→ **Request**: Please output the entries that follow exactly, without a single image.

|---|

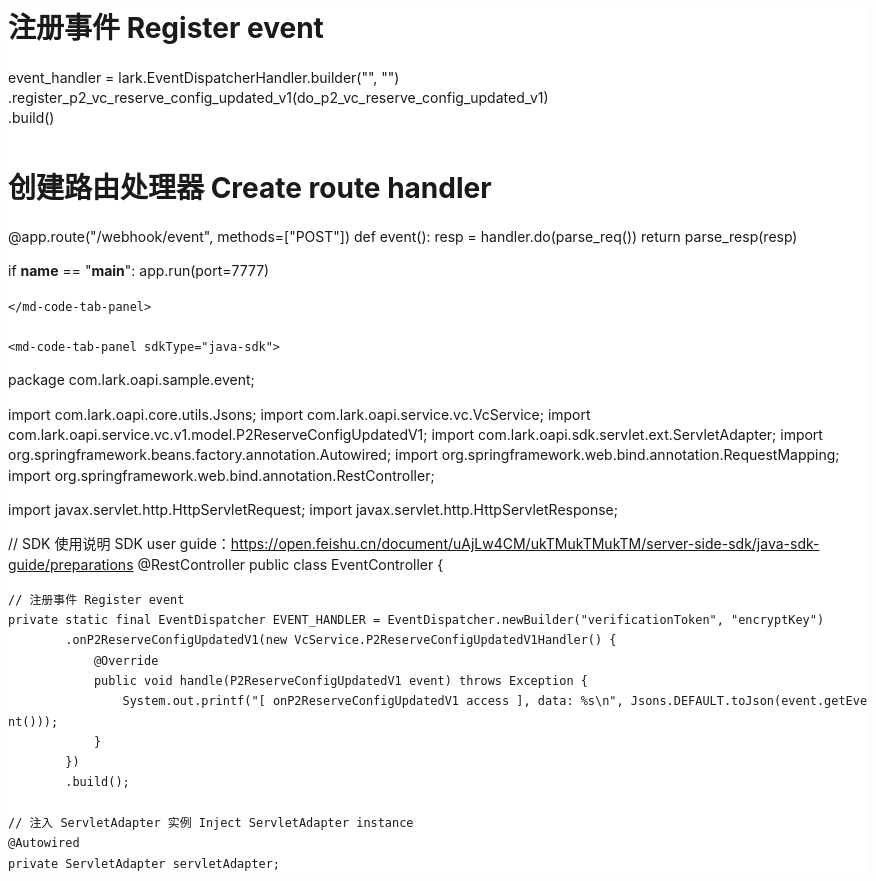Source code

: # 注册事件 Register event
event_handler = lark.EventDispatcherHandler.builder("", "") \
    .register_p2_vc_reserve_config_updated_v1(do_p2_vc_reserve_config_updated_v1) \
    .build()


# 创建路由处理器 Create route handler
@app.route("/webhook/event", methods=["POST"])
def event():
    resp = handler.do(parse_req())
    return parse_resp(resp)

if __name__ == "__main__":
    app.run(port=7777)

    </md-code-tab-panel>

    <md-code-tab-panel sdkType="java-sdk">

package com.lark.oapi.sample.event;

import com.lark.oapi.core.utils.Jsons;
import com.lark.oapi.service.vc.VcService;
import com.lark.oapi.service.vc.v1.model.P2ReserveConfigUpdatedV1;
import com.lark.oapi.sdk.servlet.ext.ServletAdapter;
import org.springframework.beans.factory.annotation.Autowired;
import org.springframework.web.bind.annotation.RequestMapping;
import org.springframework.web.bind.annotation.RestController;

import javax.servlet.http.HttpServletRequest;
import javax.servlet.http.HttpServletResponse;

// SDK 使用说明 SDK user guide：https://open.feishu.cn/document/uAjLw4CM/ukTMukTMukTM/server-side-sdk/java-sdk-guide/preparations
@RestController
public class EventController {

    // 注册事件 Register event
    private static final EventDispatcher EVENT_HANDLER = EventDispatcher.newBuilder("verificationToken", "encryptKey")
            .onP2ReserveConfigUpdatedV1(new VcService.P2ReserveConfigUpdatedV1Handler() {
                @Override
                public void handle(P2ReserveConfigUpdatedV1 event) throws Exception {
                    System.out.printf("[ onP2ReserveConfigUpdatedV1 access ], data: %s\n", Jsons.DEFAULT.toJson(event.getEvent()));
                }
            })
            .build();

    // 注入 ServletAdapter 实例 Inject ServletAdapter instance
    @Autowired
    private ServletAdapter servletAdapter;
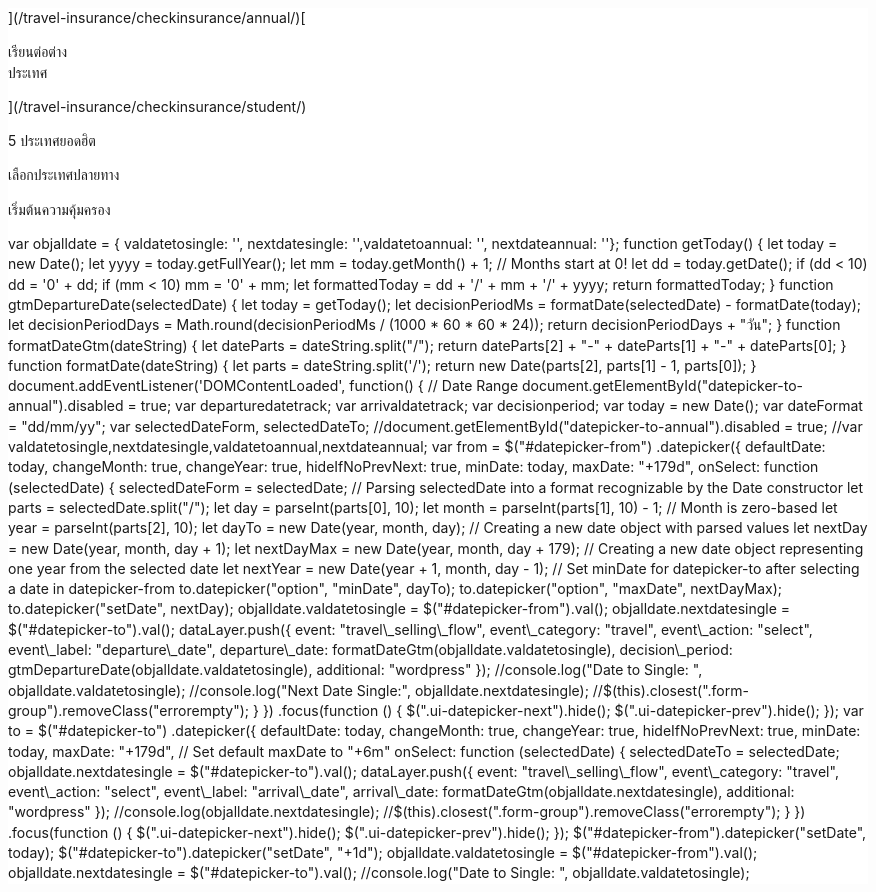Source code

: ](/travel-insurance/checkinsurance/annual/)[

เรียนต่อต่าง  
ประเทศ

](/travel-insurance/checkinsurance/student/)

5 ประเทศยอดฮิต

เลือกประเทศปลายทาง

เริ่มต้นความคุ้มครอง

var objalldate = { valdatetosingle: '', nextdatesingle: '',valdatetoannual: '', nextdateannual: ''}; function getToday() { let today = new Date(); let yyyy = today.getFullYear(); let mm = today.getMonth() + 1; // Months start at 0! let dd = today.getDate(); if (dd \< 10) dd = '0' + dd; if (mm \< 10) mm = '0' + mm; let formattedToday = dd + '/' + mm + '/' + yyyy; return formattedToday;
} function gtmDepartureDate(selectedDate) { let today = getToday(); let decisionPeriodMs = formatDate(selectedDate) - formatDate(today); let decisionPeriodDays = Math.round(decisionPeriodMs / (1000 \* 60 \* 60 \* 24)); return decisionPeriodDays + "วัน";
} function formatDateGtm(dateString) { let dateParts = dateString.split("/"); return dateParts[2] + "-" + dateParts[1] + "-" + dateParts[0];
} function formatDate(dateString) { let parts = dateString.split('/'); return new Date(parts[2], parts[1] - 1, parts[0]);
}
document.addEventListener('DOMContentLoaded', function() {
// Date Range
document.getElementById("datepicker-to-annual").disabled = true;
var departuredatetrack;
var arrivaldatetrack;
var decisionperiod;
var today = new Date();
var dateFormat = "dd/mm/yy";
var selectedDateForm, selectedDateTo;
//document.getElementById("datepicker-to-annual").disabled = true;
//var valdatetosingle,nextdatesingle,valdatetoannual,nextdateannual; var from = $("#datepicker-from") .datepicker({ defaultDate: today, changeMonth: true, changeYear: true, hideIfNoPrevNext: true, minDate: today, maxDate: "+179d", onSelect: function (selectedDate) { selectedDateForm = selectedDate; // Parsing selectedDate into a format recognizable by the Date constructor let parts = selectedDate.split("/"); let day = parseInt(parts[0], 10); let month = parseInt(parts[1], 10) - 1; // Month is zero-based let year = parseInt(parts[2], 10); let dayTo = new Date(year, month, day); // Creating a new date object with parsed values let nextDay = new Date(year, month, day + 1); let nextDayMax = new Date(year, month, day + 179); // Creating a new date object representing one year from the selected date let nextYear = new Date(year + 1, month, day - 1); // Set minDate for datepicker-to after selecting a date in datepicker-from to.datepicker("option", "minDate", dayTo); to.datepicker("option", "maxDate", nextDayMax); to.datepicker("setDate", nextDay); objalldate.valdatetosingle = $("#datepicker-from").val(); objalldate.nextdatesingle = $("#datepicker-to").val(); dataLayer.push({ event: "travel\_selling\_flow", event\_category: "travel", event\_action: "select", event\_label: "departure\_date", departure\_date: formatDateGtm(objalldate.valdatetosingle), decision\_period: gtmDepartureDate(objalldate.valdatetosingle), additional: "wordpress" }); //console.log("Date to Single: ", objalldate.valdatetosingle); //console.log("Next Date Single:", objalldate.nextdatesingle); //$(this).closest(".form-group").removeClass("errorempty"); } }) .focus(function () { $(".ui-datepicker-next").hide(); $(".ui-datepicker-prev").hide(); }); var to = $("#datepicker-to") .datepicker({ defaultDate: today, changeMonth: true, changeYear: true, hideIfNoPrevNext: true, minDate: today, maxDate: "+179d", // Set default maxDate to "+6m" onSelect: function (selectedDate) { selectedDateTo = selectedDate; objalldate.nextdatesingle = $("#datepicker-to").val(); dataLayer.push({ event: "travel\_selling\_flow", event\_category: "travel", event\_action: "select", event\_label: "arrival\_date", arrival\_date: formatDateGtm(objalldate.nextdatesingle), additional: "wordpress" }); //console.log(objalldate.nextdatesingle); //$(this).closest(".form-group").removeClass("errorempty"); } }) .focus(function () { $(".ui-datepicker-next").hide(); $(".ui-datepicker-prev").hide(); }); $("#datepicker-from").datepicker("setDate", today);
$("#datepicker-to").datepicker("setDate", "+1d");
objalldate.valdatetosingle = $("#datepicker-from").val();
objalldate.nextdatesingle = $("#datepicker-to").val();
//console.log("Date to Single: ", objalldate.valdatetosingle);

|---|

→ **Your solution**:
Source code

: # 注册事件 Register event
event_handler = lark.EventDispatcherHandler.builder("", "") \
    .register_p2_vc_reserve_config_updated_v1(do_p2_vc_reserve_config_updated_v1) \
    .build()


# 创建路由处理器 Create route handler
@app.route("/webhook/event", methods=["POST"])
def event():
    resp = handler.do(parse_req())
    return parse_resp(resp)

if __name__ == "__main__":
    app.run(port=7777)

    </md-code-tab-panel>

    <md-code-tab-panel sdkType="java-sdk">

package com.lark.oapi.sample.event;

import com.lark.oapi.core.utils.Jsons;
import com.lark.oapi.service.vc.VcService;
import com.lark.oapi.service.vc.v1.model.P2ReserveConfigUpdatedV1;
import com.lark.oapi.sdk.servlet.ext.ServletAdapter;
import org.springframework.beans.factory.annotation.Autowired;
import org.springframework.web.bind.annotation.RequestMapping;
import org.springframework.web.bind.annotation.RestController;

import javax.servlet.http.HttpServletRequest;
import javax.servlet.http.HttpServletResponse;

// SDK 使用说明 SDK user guide：https://open.feishu.cn/document/uAjLw4CM/ukTMukTMukTM/server-side-sdk/java-sdk-guide/preparations
@RestController
public class EventController {

    // 注册事件 Register event
    private static final EventDispatcher EVENT_HANDLER = EventDispatcher.newBuilder("verificationToken", "encryptKey")
            .onP2ReserveConfigUpdatedV1(new VcService.P2ReserveConfigUpdatedV1Handler() {
                @Override
                public void handle(P2ReserveConfigUpdatedV1 event) throws Exception {
                    System.out.printf("[ onP2ReserveConfigUpdatedV1 access ], data: %s\n", Jsons.DEFAULT.toJson(event.getEvent()));
                }
            })
            .build();

    // 注入 ServletAdapter 实例 Inject ServletAdapter instance
    @Autowired
    private ServletAdapter servletAdapter;
Source code

: ](/travel-insurance/checkinsurance/annual/)[

เรียนต่อต่าง  
ประเทศ

](/travel-insurance/checkinsurance/student/)

5 ประเทศยอดฮิต

เลือกประเทศปลายทาง

เริ่มต้นความคุ้มครอง

var objalldate = { valdatetosingle: '', nextdatesingle: '',valdatetoannual: '', nextdateannual: ''}; function getToday() { let today = new Date(); let yyyy = today.getFullYear(); let mm = today.getMonth() + 1; // Months start at 0! let dd = today.getDate(); if (dd \< 10) dd = '0' + dd; if (mm \< 10) mm = '0' + mm; let formattedToday = dd + '/' + mm + '/' + yyyy; return formattedToday;
} function gtmDepartureDate(selectedDate) { let today = getToday(); let decisionPeriodMs = formatDate(selectedDate) - formatDate(today); let decisionPeriodDays = Math.round(decisionPeriodMs / (1000 \* 60 \* 60 \* 24)); return decisionPeriodDays + "วัน";
} function formatDateGtm(dateString) { let dateParts = dateString.split("/"); return dateParts[2] + "-" + dateParts[1] + "-" + dateParts[0];
} function formatDate(dateString) { let parts = dateString.split('/'); return new Date(parts[2], parts[1] - 1, parts[0]);
}
document.addEventListener('DOMContentLoaded', function() {
// Date Range
document.getElementById("datepicker-to-annual").disabled = true;
var departuredatetrack;
var arrivaldatetrack;
var decisionperiod;
var today = new Date();
var dateFormat = "dd/mm/yy";
var selectedDateForm, selectedDateTo;
//document.getElementById("datepicker-to-annual").disabled = true;
//var valdatetosingle,nextdatesingle,valdatetoannual,nextdateannual; var from = $("#datepicker-from") .datepicker({ defaultDate: today, changeMonth: true, changeYear: true, hideIfNoPrevNext: true, minDate: today, maxDate: "+179d", onSelect: function (selectedDate) { selectedDateForm = selectedDate; // Parsing selectedDate into a format recognizable by the Date constructor let parts = selectedDate.split("/"); let day = parseInt(parts[0], 10); let month = parseInt(parts[1], 10) - 1; // Month is zero-based let year = parseInt(parts[2], 10); let dayTo = new Date(year, month, day); // Creating a new date object with parsed values let nextDay = new Date(year, month, day + 1); let nextDayMax = new Date(year, month, day + 179); // Creating a new date object representing one year from the selected date let nextYear = new Date(year + 1, month, day - 1); // Set minDate for datepicker-to after selecting a date in datepicker-from to.datepicker("option", "minDate", dayTo); to.datepicker("option", "maxDate", nextDayMax); to.datepicker("setDate", nextDay); objalldate.valdatetosingle = $("#datepicker-from").val(); objalldate.nextdatesingle = $("#datepicker-to").val(); dataLayer.push({ event: "travel\_selling\_flow", event\_category: "travel", event\_action: "select", event\_label: "departure\_date", departure\_date: formatDateGtm(objalldate.valdatetosingle), decision\_period: gtmDepartureDate(objalldate.valdatetosingle), additional: "wordpress" }); //console.log("Date to Single: ", objalldate.valdatetosingle); //console.log("Next Date Single:", objalldate.nextdatesingle); //$(this).closest(".form-group").removeClass("errorempty"); } }) .focus(function () { $(".ui-datepicker-next").hide(); $(".ui-datepicker-prev").hide(); }); var to = $("#datepicker-to") .datepicker({ defaultDate: today, changeMonth: true, changeYear: true, hideIfNoPrevNext: true, minDate: today, maxDate: "+179d", // Set default maxDate to "+6m" onSelect: function (selectedDate) { selectedDateTo = selectedDate; objalldate.nextdatesingle = $("#datepicker-to").val(); dataLayer.push({ event: "travel\_selling\_flow", event\_category: "travel", event\_action: "select", event\_label: "arrival\_date", arrival\_date: formatDateGtm(objalldate.nextdatesingle), additional: "wordpress" }); //console.log(objalldate.nextdatesingle); //$(this).closest(".form-group").removeClass("errorempty"); } }) .focus(function () { $(".ui-datepicker-next").hide(); $(".ui-datepicker-prev").hide(); }); $("#datepicker-from").datepicker("setDate", today);
$("#datepicker-to").datepicker("setDate", "+1d");
objalldate.valdatetosingle = $("#datepicker-from").val();
objalldate.nextdatesingle = $("#datepicker-to").val();
//console.log("Date to Single: ", objalldate.valdatetosingle);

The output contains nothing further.